したがって、ブリッジマン結晶成長方法で得られた結晶
12は中心部分だけでなく、広く全体を利用することが
でき、歩留まりが向上する。なお、この発明は、上記実
施例に限定するものでなく、この発明の要旨を変更しな
い範囲で各構成要素に変更を加えるようにしても良い。
【0018】
【発明の効果】以上、一実施例とともに具体的に説明し
たようにこの発明のブリッジマン結晶成長用アンプルに
よれば、ブリッジマン結晶成長用アンプルの内壁面の融
液との濡れ性を場所によって変え、内部の融液が全て凝
固して結晶となったときに空洞となる部分の内壁面を融
液と濡れ難くしておき、これ以外の初期結晶成長端から
最終結晶凝固端までの部分の内壁面を融液と濡れ易くし
たので、融液の凝固時の体積収縮によって生じる自由液
面を結晶成長部分から最も離れた端部分に生じさせ、結
晶成長部分に自由液面を形成させないようにしてマラン
ゴニ対流を抑制することができる。
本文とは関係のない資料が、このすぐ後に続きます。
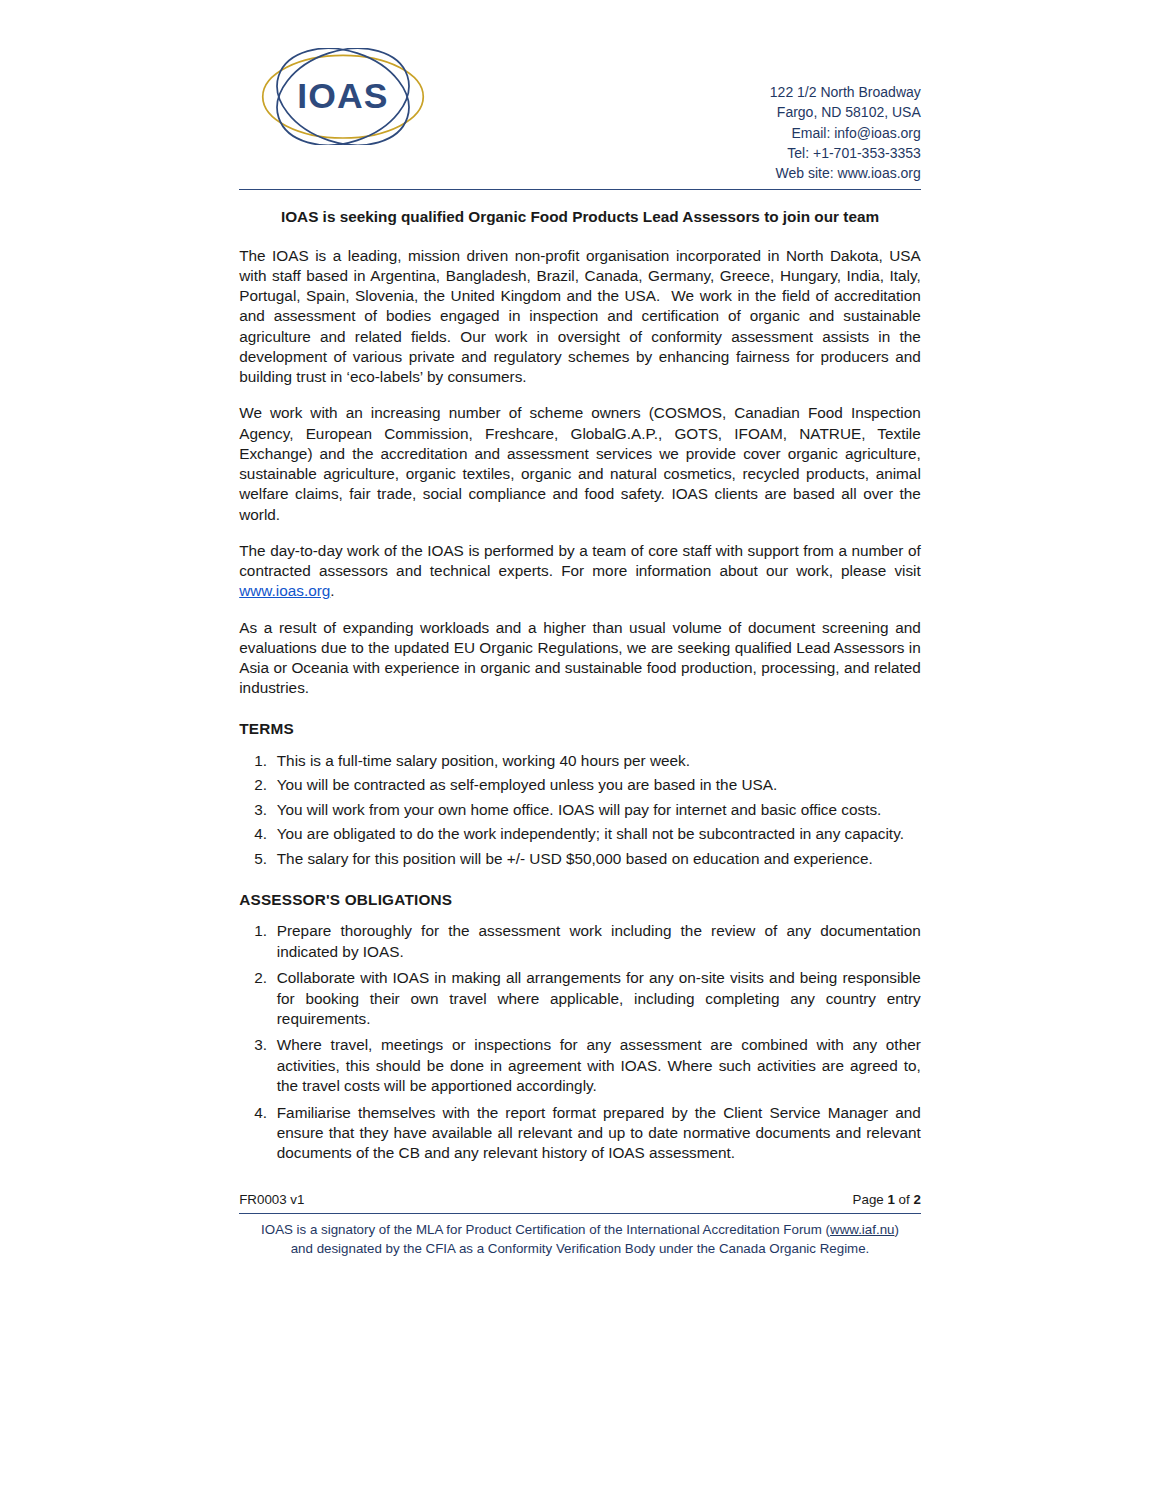IOAS
122 1/2 North Broadway
Fargo, ND 58102, USA
Email: info@ioas.org
Tel: +1-701-353-3353
Web site: www.ioas.org
IOAS is seeking qualified Organic Food Products Lead Assessors to join our team
The IOAS is a leading, mission driven non-profit organisation incorporated in North Dakota, USA with staff based in Argentina, Bangladesh, Brazil, Canada, Germany, Greece, Hungary, India, Italy, Portugal, Spain, Slovenia, the United Kingdom and the USA. We work in the field of accreditation and assessment of bodies engaged in inspection and certification of organic and sustainable agriculture and related fields. Our work in oversight of conformity assessment assists in the development of various private and regulatory schemes by enhancing fairness for producers and building trust in ‘eco-labels’ by consumers.
We work with an increasing number of scheme owners (COSMOS, Canadian Food Inspection Agency, European Commission, Freshcare, GlobalG.A.P., GOTS, IFOAM, NATRUE, Textile Exchange) and the accreditation and assessment services we provide cover organic agriculture, sustainable agriculture, organic textiles, organic and natural cosmetics, recycled products, animal welfare claims, fair trade, social compliance and food safety. IOAS clients are based all over the world.
The day-to-day work of the IOAS is performed by a team of core staff with support from a number of contracted assessors and technical experts. For more information about our work, please visit www.ioas.org.
As a result of expanding workloads and a higher than usual volume of document screening and evaluations due to the updated EU Organic Regulations, we are seeking qualified Lead Assessors in Asia or Oceania with experience in organic and sustainable food production, processing, and related industries.
TERMS
This is a full-time salary position, working 40 hours per week.
You will be contracted as self-employed unless you are based in the USA.
You will work from your own home office. IOAS will pay for internet and basic office costs.
You are obligated to do the work independently; it shall not be subcontracted in any capacity.
The salary for this position will be +/- USD $50,000 based on education and experience.
ASSESSOR'S OBLIGATIONS
Prepare thoroughly for the assessment work including the review of any documentation indicated by IOAS.
Collaborate with IOAS in making all arrangements for any on-site visits and being responsible for booking their own travel where applicable, including completing any country entry requirements.
Where travel, meetings or inspections for any assessment are combined with any other activities, this should be done in agreement with IOAS. Where such activities are agreed to, the travel costs will be apportioned accordingly.
Familiarise themselves with the report format prepared by the Client Service Manager and ensure that they have available all relevant and up to date normative documents and relevant documents of the CB and any relevant history of IOAS assessment.
FR0003 v1
Page 1 of 2
IOAS is a signatory of the MLA for Product Certification of the International Accreditation Forum (www.iaf.nu)
and designated by the CFIA as a Conformity Verification Body under the Canada Organic Regime.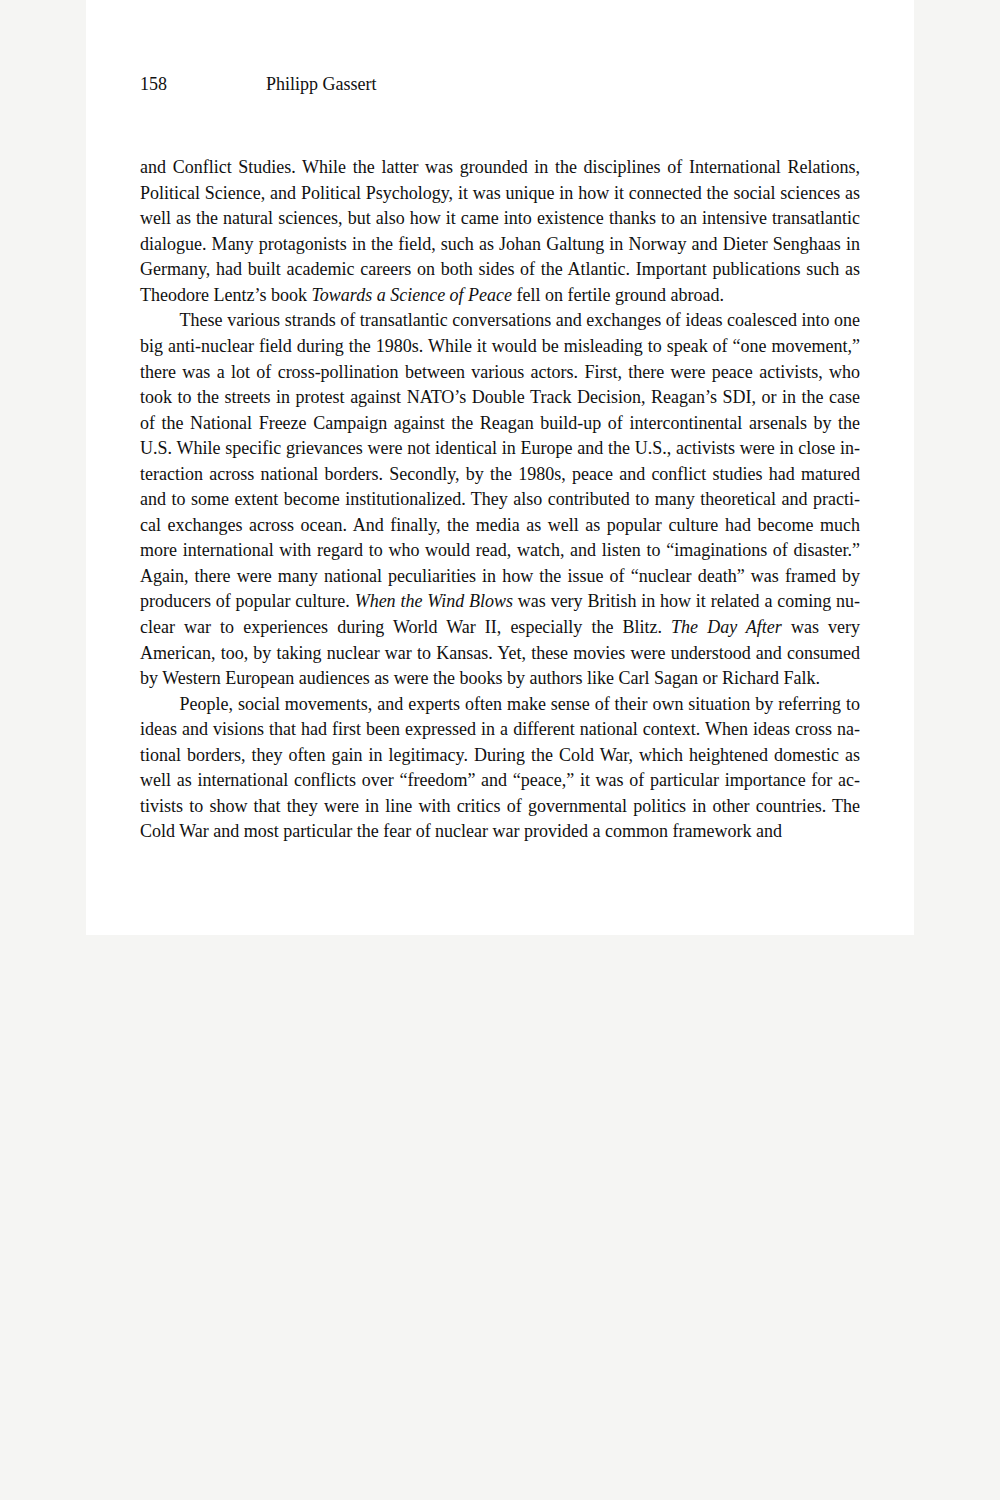158 Philipp Gassert
and Conflict Studies. While the latter was grounded in the disciplines of International Relations, Political Science, and Political Psychology, it was unique in how it connected the social sciences as well as the natural sciences, but also how it came into existence thanks to an intensive transatlantic dialogue. Many protagonists in the field, such as Johan Galtung in Norway and Dieter Senghaas in Germany, had built academic careers on both sides of the Atlantic. Important publications such as Theodore Lentz’s book Towards a Science of Peace fell on fertile ground abroad.
These various strands of transatlantic conversations and exchanges of ideas coalesced into one big anti-nuclear field during the 1980s. While it would be misleading to speak of “one movement,” there was a lot of cross-pollination between various actors. First, there were peace activists, who took to the streets in protest against NATO’s Double Track Decision, Reagan’s SDI, or in the case of the National Freeze Campaign against the Reagan build-up of intercontinental arsenals by the U.S. While specific grievances were not identical in Europe and the U.S., activists were in close interaction across national borders. Secondly, by the 1980s, peace and conflict studies had matured and to some extent become institutionalized. They also contributed to many theoretical and practical exchanges across ocean. And finally, the media as well as popular culture had become much more international with regard to who would read, watch, and listen to “imaginations of disaster.” Again, there were many national peculiarities in how the issue of “nuclear death” was framed by producers of popular culture. When the Wind Blows was very British in how it related a coming nuclear war to experiences during World War II, especially the Blitz. The Day After was very American, too, by taking nuclear war to Kansas. Yet, these movies were understood and consumed by Western European audiences as were the books by authors like Carl Sagan or Richard Falk.
People, social movements, and experts often make sense of their own situation by referring to ideas and visions that had first been expressed in a different national context. When ideas cross national borders, they often gain in legitimacy. During the Cold War, which heightened domestic as well as international conflicts over “freedom” and “peace,” it was of particular importance for activists to show that they were in line with critics of governmental politics in other countries. The Cold War and most particular the fear of nuclear war provided a common framework and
したがって、このブ
リッジマン結晶成長用アンプルを用いて得られたブリッ
ジマン結晶は、結晶欠陥や偏析などのなく、結晶組織が
均一で歩留まりの良いものとなる。
【図面の簡単な説明】
【図1】この発明のブリッジマン結晶成長用アンプルの
一実施例にかかる結晶成長用の材料を入れない場合と同
材料を入れた場合の概略断面図である。
【図2】従来のブリッジマン結晶成長用アンプルの縦断
面図である。
【図3】マランゴニ対流の説明図である。
【符号の説明】
10 ブリッジマン結晶成長用のアンプル 10a 初期結晶成長端 10b 最終結晶凝固端 10c 内壁面 11 融液 12 結晶 13 空洞 L1 濡れ性の良い範囲 L2 濡れ性の悪い範囲 F 自由液面 M マランゴニ対流 P 結晶界面

Claims (1)

    【特許請求の範囲】
  1. 【請求項1】 ブリッジマン結晶成長用アンプルの内壁
    面の濡れ性を変え、初期結晶成長端から最終結晶凝固端
    までの前記内壁面を融液と濡れ易くする一方、最終結晶
    凝固端より外側の結晶成長により自由液面が形成される
    前記内壁面を融液と濡れ難くしたことを特徴とするブリ
    ッジマン結晶成長用アンプル。